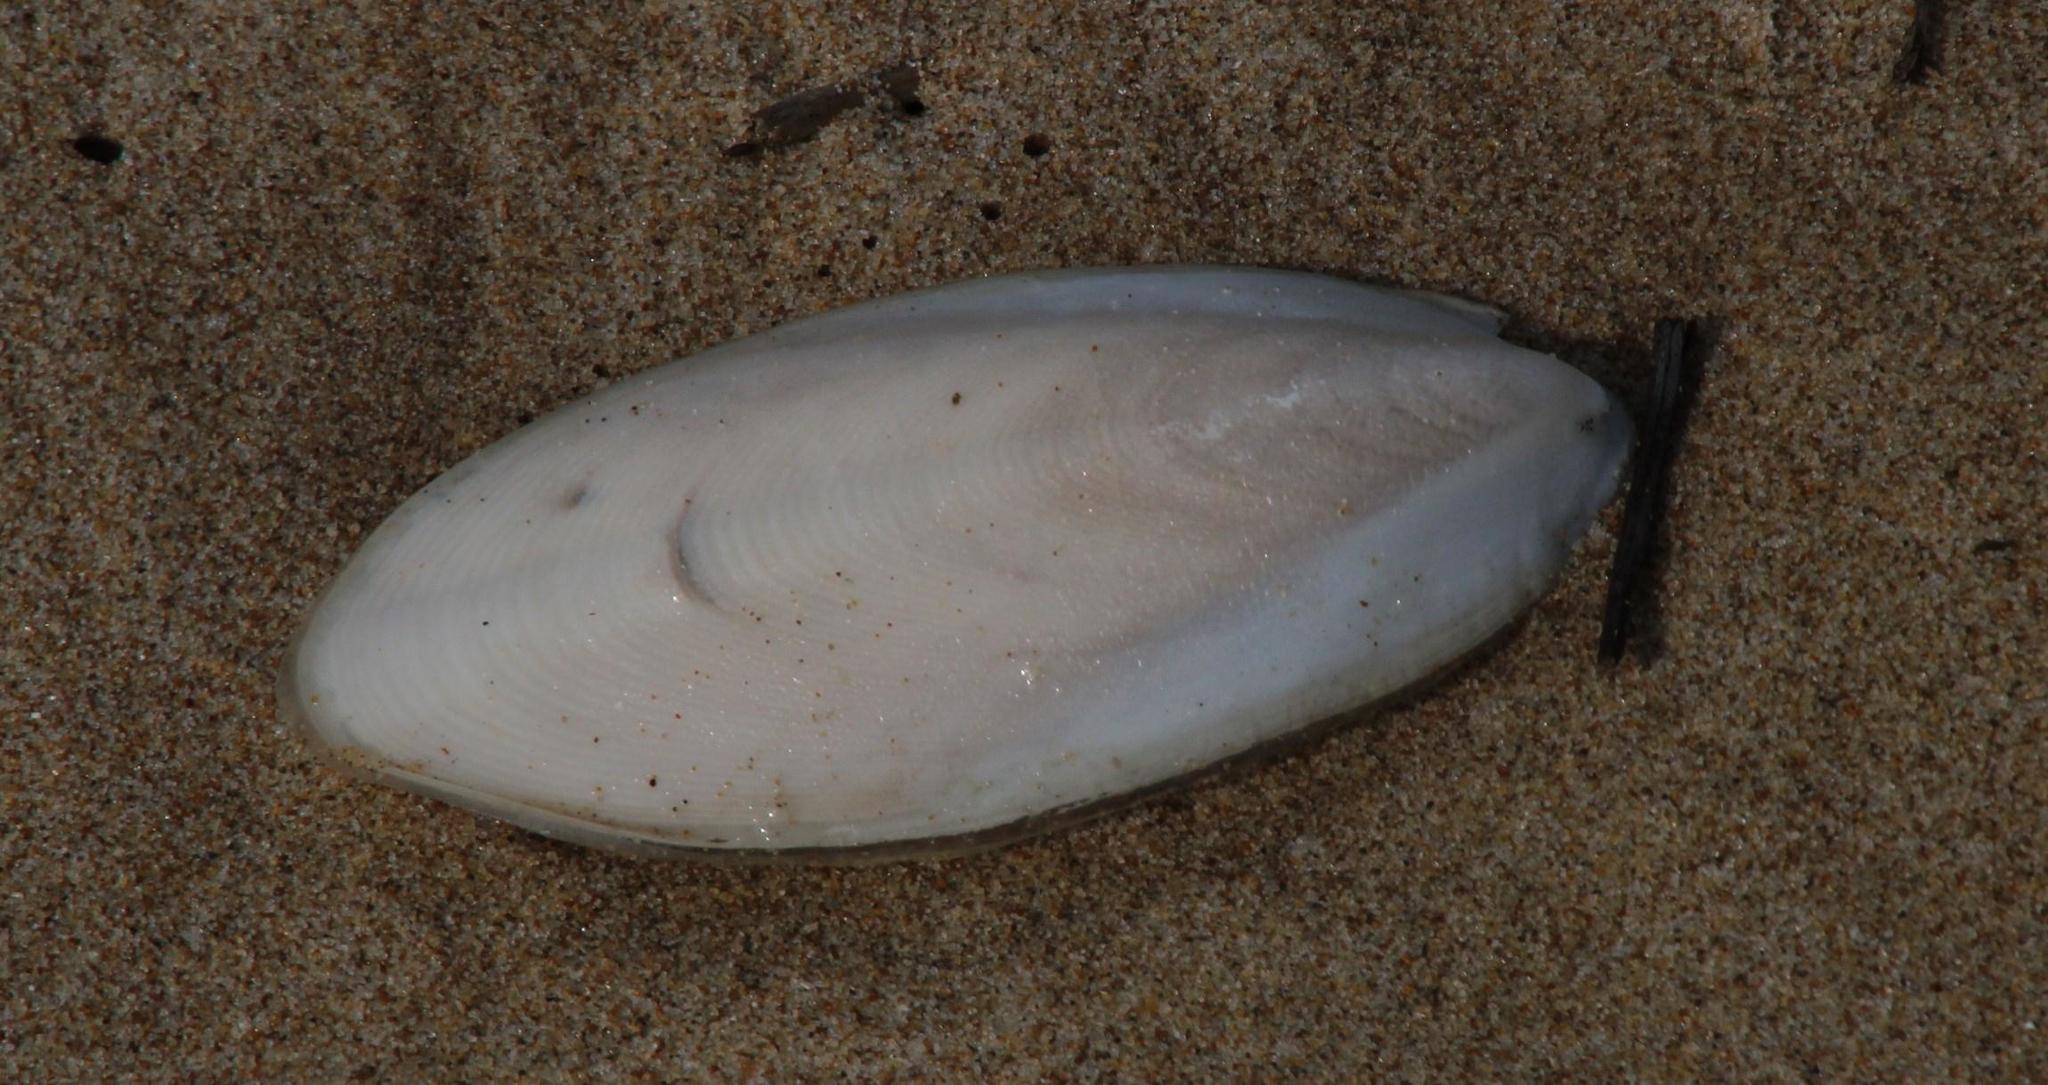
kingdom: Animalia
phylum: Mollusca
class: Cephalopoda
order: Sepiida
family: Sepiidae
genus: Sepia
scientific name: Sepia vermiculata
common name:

==*==

Problem to solve: Copy every line of text in the data above word for word, leaving out the pictures.

Response:
kingdom: Animalia
phylum: Mollusca
class: Cephalopoda
order: Sepiida
family: Sepiidae
genus: Sepia
scientific name: Sepia vermiculata
common name:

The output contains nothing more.